Start RECORD LIST
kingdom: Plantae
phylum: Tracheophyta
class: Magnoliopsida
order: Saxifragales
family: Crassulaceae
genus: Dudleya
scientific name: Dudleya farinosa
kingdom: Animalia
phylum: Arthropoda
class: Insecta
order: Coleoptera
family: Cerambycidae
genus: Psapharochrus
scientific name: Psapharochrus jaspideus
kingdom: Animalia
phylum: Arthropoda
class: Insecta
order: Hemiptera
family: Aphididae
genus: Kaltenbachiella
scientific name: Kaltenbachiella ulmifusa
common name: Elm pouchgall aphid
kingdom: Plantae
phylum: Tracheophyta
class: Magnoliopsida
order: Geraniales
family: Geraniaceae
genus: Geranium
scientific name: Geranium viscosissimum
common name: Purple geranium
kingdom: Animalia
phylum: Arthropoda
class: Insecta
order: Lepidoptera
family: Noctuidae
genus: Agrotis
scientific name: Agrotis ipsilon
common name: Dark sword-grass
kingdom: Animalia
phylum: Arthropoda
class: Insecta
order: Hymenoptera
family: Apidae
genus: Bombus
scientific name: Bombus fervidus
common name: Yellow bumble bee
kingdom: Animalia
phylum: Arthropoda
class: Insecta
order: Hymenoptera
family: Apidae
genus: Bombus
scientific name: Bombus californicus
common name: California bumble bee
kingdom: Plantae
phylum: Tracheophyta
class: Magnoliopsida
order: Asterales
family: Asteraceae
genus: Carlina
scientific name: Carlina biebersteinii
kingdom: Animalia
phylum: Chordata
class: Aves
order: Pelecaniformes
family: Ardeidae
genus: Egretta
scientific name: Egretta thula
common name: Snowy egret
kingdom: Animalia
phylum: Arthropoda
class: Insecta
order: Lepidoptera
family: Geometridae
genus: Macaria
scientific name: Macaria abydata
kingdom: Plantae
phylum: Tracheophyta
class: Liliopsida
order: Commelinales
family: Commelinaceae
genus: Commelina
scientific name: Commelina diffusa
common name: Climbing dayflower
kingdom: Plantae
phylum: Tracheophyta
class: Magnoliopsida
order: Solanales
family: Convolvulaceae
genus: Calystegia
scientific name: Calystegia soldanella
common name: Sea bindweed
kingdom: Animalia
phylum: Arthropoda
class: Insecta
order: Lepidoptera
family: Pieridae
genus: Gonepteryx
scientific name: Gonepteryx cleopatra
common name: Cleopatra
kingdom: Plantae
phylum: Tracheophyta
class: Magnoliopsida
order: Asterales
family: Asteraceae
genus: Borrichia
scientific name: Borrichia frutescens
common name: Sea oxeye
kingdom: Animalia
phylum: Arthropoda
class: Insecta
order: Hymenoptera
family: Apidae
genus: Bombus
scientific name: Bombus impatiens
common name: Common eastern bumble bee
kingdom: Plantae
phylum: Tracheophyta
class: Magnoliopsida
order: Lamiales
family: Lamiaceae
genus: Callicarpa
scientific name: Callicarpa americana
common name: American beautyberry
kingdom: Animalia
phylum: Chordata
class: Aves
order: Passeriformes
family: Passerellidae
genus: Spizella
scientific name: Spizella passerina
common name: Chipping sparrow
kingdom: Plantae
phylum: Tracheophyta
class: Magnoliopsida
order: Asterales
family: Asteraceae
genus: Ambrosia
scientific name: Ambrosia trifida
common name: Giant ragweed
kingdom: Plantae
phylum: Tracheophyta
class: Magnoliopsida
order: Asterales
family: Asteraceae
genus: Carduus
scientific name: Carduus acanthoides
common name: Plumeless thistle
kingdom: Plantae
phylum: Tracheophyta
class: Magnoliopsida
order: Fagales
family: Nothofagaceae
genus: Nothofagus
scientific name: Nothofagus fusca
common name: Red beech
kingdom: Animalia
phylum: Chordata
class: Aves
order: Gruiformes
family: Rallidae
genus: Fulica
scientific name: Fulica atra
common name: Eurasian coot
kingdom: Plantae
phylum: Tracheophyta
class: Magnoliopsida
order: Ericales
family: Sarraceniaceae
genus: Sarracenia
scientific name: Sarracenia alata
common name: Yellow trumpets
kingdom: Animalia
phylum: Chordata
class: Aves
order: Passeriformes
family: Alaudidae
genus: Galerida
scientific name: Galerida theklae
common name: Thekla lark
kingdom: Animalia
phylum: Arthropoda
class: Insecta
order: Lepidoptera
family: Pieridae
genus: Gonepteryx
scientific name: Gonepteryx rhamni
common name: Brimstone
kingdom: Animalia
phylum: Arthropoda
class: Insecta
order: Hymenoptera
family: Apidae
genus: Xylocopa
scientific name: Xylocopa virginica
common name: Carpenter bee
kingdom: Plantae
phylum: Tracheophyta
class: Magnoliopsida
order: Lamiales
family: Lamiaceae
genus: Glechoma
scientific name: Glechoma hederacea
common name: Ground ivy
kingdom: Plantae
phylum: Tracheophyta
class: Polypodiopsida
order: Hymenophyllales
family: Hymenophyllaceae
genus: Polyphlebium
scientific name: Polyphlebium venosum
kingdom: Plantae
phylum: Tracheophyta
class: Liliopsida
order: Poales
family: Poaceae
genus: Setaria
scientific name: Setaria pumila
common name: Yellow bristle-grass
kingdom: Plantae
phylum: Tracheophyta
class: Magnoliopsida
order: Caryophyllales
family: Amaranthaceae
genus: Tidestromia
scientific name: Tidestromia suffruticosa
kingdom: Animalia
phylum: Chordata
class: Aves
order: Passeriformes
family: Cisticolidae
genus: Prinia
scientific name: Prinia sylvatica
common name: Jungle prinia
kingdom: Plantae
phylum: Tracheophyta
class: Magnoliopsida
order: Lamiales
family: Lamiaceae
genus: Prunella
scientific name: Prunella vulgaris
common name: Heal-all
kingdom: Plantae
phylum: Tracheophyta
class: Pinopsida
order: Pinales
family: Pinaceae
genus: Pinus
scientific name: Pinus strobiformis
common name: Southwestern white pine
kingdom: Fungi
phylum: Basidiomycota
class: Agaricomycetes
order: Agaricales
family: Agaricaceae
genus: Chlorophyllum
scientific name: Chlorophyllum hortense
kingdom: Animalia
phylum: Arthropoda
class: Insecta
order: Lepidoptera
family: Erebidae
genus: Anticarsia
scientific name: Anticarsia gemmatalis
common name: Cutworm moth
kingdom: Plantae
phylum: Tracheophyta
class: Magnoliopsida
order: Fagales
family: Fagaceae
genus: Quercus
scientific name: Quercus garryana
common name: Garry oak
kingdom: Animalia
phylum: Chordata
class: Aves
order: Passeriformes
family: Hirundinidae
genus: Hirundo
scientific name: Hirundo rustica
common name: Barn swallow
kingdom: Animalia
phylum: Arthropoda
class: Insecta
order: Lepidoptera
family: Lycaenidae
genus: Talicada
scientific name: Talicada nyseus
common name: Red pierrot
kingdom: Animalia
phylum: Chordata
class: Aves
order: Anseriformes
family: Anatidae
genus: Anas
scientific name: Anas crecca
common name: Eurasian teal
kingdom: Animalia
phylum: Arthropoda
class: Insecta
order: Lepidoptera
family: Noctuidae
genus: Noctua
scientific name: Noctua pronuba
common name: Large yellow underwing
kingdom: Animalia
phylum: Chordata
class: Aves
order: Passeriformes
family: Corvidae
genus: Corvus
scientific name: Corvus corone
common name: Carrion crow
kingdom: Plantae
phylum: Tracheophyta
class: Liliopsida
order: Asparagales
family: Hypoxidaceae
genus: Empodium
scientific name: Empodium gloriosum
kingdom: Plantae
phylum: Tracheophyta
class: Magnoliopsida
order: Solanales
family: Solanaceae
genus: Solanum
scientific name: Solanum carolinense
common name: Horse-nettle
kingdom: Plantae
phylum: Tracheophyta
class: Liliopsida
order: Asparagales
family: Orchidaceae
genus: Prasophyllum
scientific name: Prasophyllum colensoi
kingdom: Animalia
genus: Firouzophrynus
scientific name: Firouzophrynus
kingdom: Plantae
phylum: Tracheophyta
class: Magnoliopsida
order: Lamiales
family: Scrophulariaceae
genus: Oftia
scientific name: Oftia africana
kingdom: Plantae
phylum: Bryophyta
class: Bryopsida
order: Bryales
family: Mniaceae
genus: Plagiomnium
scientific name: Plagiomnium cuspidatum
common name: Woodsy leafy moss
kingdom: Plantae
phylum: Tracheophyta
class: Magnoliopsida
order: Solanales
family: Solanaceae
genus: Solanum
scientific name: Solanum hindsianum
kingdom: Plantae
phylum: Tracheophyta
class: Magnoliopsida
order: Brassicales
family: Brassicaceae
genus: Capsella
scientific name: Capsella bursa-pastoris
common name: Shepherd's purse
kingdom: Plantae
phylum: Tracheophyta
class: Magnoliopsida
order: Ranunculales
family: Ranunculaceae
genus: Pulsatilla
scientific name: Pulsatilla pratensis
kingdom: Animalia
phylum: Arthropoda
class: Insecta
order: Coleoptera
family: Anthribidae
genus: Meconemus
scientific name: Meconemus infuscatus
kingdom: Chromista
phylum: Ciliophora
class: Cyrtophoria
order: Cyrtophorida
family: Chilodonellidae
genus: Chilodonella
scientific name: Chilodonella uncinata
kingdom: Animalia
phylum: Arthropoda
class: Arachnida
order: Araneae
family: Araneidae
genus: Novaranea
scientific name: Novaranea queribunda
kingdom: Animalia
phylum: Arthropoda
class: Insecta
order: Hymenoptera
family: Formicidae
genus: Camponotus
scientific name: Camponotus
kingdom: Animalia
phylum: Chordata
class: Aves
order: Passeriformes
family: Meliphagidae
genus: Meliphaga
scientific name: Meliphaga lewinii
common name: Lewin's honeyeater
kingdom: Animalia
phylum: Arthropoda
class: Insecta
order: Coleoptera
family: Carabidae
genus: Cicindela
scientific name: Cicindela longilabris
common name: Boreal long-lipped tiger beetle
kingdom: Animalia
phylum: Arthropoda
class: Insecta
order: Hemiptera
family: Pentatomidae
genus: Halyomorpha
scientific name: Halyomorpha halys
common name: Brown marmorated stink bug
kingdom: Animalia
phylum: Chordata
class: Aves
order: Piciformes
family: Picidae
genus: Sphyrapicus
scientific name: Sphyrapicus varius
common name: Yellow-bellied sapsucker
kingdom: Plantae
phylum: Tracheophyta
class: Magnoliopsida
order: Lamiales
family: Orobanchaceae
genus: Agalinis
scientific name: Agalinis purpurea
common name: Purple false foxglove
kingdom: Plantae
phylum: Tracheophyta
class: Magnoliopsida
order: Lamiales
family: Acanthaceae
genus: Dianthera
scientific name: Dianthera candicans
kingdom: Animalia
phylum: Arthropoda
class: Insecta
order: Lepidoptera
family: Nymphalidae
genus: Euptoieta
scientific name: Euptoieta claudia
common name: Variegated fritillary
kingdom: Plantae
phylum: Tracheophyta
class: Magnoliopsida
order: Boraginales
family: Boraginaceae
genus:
End RECORD LIST
Reproduce the material above from its first line through the line containing "family: Cerambycidae", both ends included, keeping each line unchanged.

SOLUTION TO THE EXERCISE ::
kingdom: Plantae
phylum: Tracheophyta
class: Magnoliopsida
order: Saxifragales
family: Crassulaceae
genus: Dudleya
scientific name: Dudleya farinosa
kingdom: Animalia
phylum: Arthropoda
class: Insecta
order: Coleoptera
family: Cerambycidae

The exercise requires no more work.